Poem: “Violence In Crayon” (2005)

He takes a crayon from the jar and draws violence.

He presses the green crayon to
the edge of the paper: a waxy horizon
extends across.

Green goes down; brown comes up.

The walls of the house are erected:
two square windows divided
into quarters and
a rectangle-and-circle door.
The chimney and angled roof
reach upward toward rising,
spiraling smoke.

Brown goes down; blue comes up.

Mommy is drawn with a lightness of hand
that can only be called affection.
Her hair cascades around teary
eyes and frightened mouth. Her blue dress
emerges in angles.

Blues goes down; purple comes up.

A small circle is pressed into the paper
behind Mommy's back.

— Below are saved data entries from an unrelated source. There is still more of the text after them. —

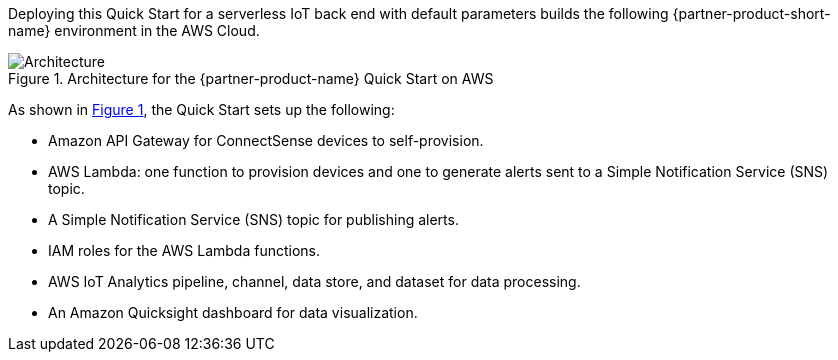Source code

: :xrefstyle: short

Deploying this Quick Start for a serverless IoT back end with default parameters builds the following {partner-product-short-name} environment in the
AWS Cloud.

[#architecture1]
.Architecture for the {partner-product-name} Quick Start on AWS
image::../images/connectsense-spc-architecture-diagram.png[Architecture]

As shown in <<architecture1>>, the Quick Start sets up the following:

* Amazon API Gateway for ConnectSense devices to self-provision.
* AWS Lambda: one function to provision devices and one to generate alerts sent to a Simple Notification Service (SNS) topic.
* A Simple Notification Service (SNS) topic for publishing alerts.
* IAM roles for the AWS Lambda functions.
* AWS IoT Analytics pipeline, channel, data store, and dataset for data processing.
* An Amazon Quicksight dashboard for data visualization.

The same
look of fright leaves desperate
indentations in the sheets below.
A mirror in purple,
his body is rooted
in place through shaky lines.

Purple goes down; red comes up,

is pressed hard into the paper.
The monster's face swallows
the page, hair exploding
toward the upper edge; angry eyebrows
over pinpoint eyes that nearly fall
into the fire mouth.
Teeth menace forward as
the crayon's pressure rips
the page, tears
a small hole
at the back of Daddy's throat.

Red goes down.

Yellow comes up, offering
a circle with rays extending:
a huge yellow sun
in the warm
corner, standing witness.

Yellow goes down.

Published as lyrics for Matt Rosin and the Dead Raven Choir’s Fire Mouth collaborative LP.